As such, I grew up with an understanding that, once you got above tree line on some of the bigger of New Hampshire's presidential mountains, you were no longer following the blazes that adorned the trailside trees. Instead, you were at the mercy of cairns. Cairns are the piles of rocks that show hikers where to go in order to follow the path. In theory, some once-upon-a-hiker had to have had the foresight to pile the rocks there for future hikers to follow.
Or perhaps the first cairns were left by adventurous souls who simply wanted to leave a trail to follow back down the mountain--a relative breadcrumb trail like that of Hansel and Gretel. Either way, just as I've always loved the trails I grew so familiar with as a young boy, I also have a distinct affinity for cairns and their lasting presence atop some of the most beautiful peaks I've traversed.
I was reminded of cairns last week when I heard two "This I believe" talks, delivered by members of my school's class of 2018. In the first talk, Alex said,
"That view was not the only reward: the journey was...hiking has taught me to...focus on the process, the campaign, the little steps."
Isn't hiking just like life in this way? Yet how often do we simply climb to the summit of a mountain, struggle through the challenges of the journey, ignore the little steps, and remember only the final moment of gratification?
We don't leave cairns for ourselves.
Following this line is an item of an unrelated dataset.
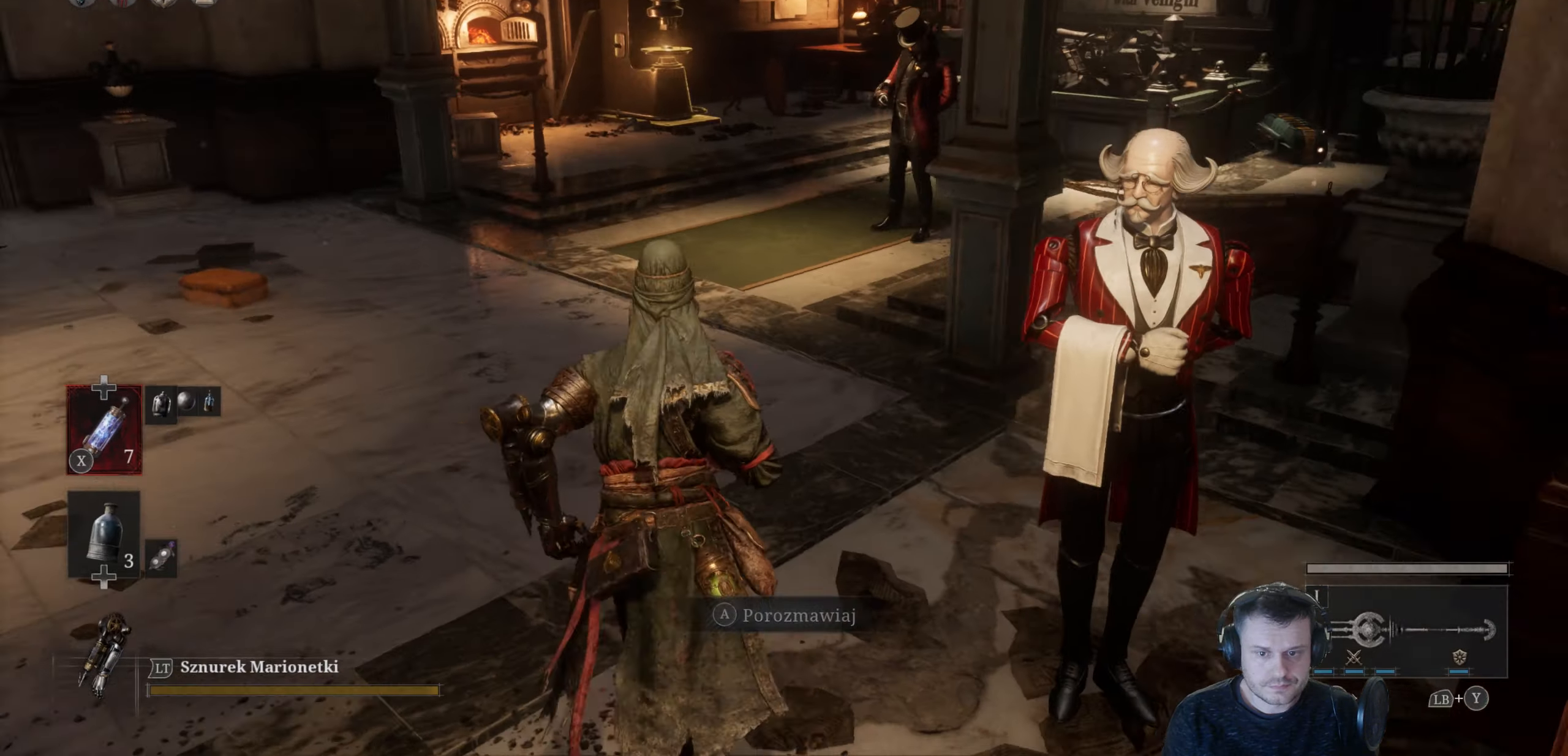
{"buttons": ["B"], "left_stick": "up", "right_stick": "center", "events": [[100, "right_stick", "center"], [234, "B", "down"]]}
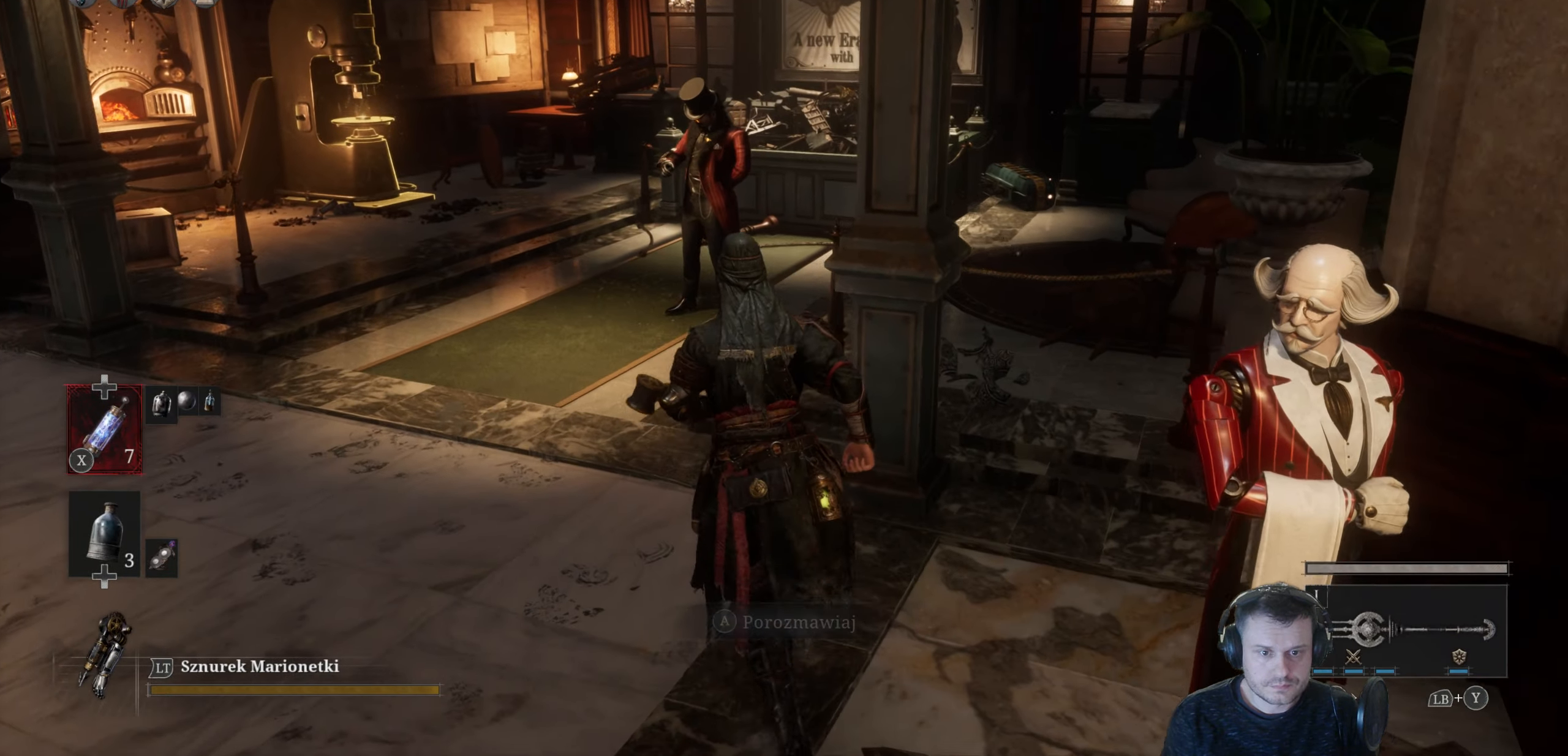
{"buttons": ["B"], "left_stick": "up", "right_stick": "center", "events": []}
We, as a society, don't reflect--in the moment--on the tiny things going right (or wrong) that lead us to the pinnacle.
Georgia delivered her speech after her classmate, and left me with the following:
"I'd never realized how fast something I'd always thought would be there could disappear."
We fail ourselves when we forget to build mental cairns, to highlight and expose ourselves to moments of vulnerability that end up being incredibly fleeting. We put too much stake in our big falls and epic summits while neglecting, as Alex so eloquently noted, "the process, the campaign, the little steps."
Here's to the campaign. To building cairns along the way so others may follow our lead, and so we may find our own way back home.
And, as always, to learning from the wisdom of our students.